* WRITTEN TASK
Line tally for the word "DataWidth": count the lines below that contain it and reply with the number alone.

*** DATASET RECORDS Section Begins ***

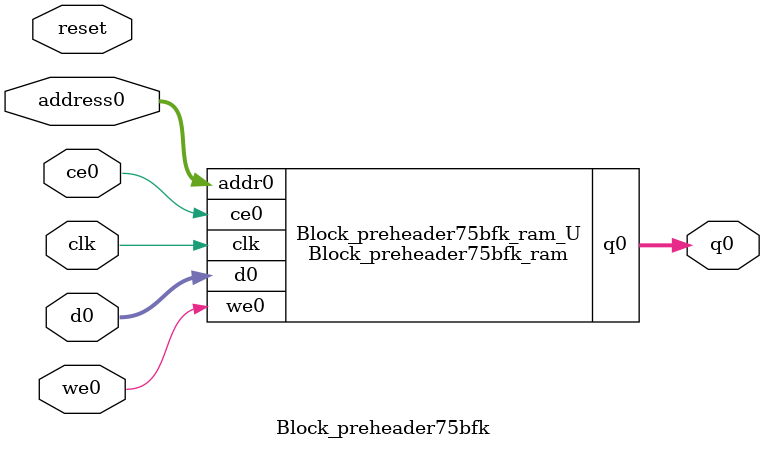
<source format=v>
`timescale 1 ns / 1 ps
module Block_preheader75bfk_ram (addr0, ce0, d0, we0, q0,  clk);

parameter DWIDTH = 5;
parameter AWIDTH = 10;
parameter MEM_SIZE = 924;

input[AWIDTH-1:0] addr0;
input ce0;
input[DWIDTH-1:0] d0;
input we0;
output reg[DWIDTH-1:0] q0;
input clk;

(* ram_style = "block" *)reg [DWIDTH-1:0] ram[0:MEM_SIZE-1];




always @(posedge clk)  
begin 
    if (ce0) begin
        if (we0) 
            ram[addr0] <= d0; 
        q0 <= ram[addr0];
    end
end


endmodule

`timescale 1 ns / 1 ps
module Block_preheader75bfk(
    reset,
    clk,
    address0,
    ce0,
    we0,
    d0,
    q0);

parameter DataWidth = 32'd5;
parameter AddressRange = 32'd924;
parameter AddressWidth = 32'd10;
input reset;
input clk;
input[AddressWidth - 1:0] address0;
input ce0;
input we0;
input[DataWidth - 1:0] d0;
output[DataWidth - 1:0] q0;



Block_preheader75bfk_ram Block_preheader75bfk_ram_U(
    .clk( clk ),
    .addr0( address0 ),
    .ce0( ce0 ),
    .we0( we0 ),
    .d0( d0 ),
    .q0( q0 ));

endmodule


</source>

*** DATASET RECORDS Section Ends ***

* SOLUTION TO THIS EXERCISE
3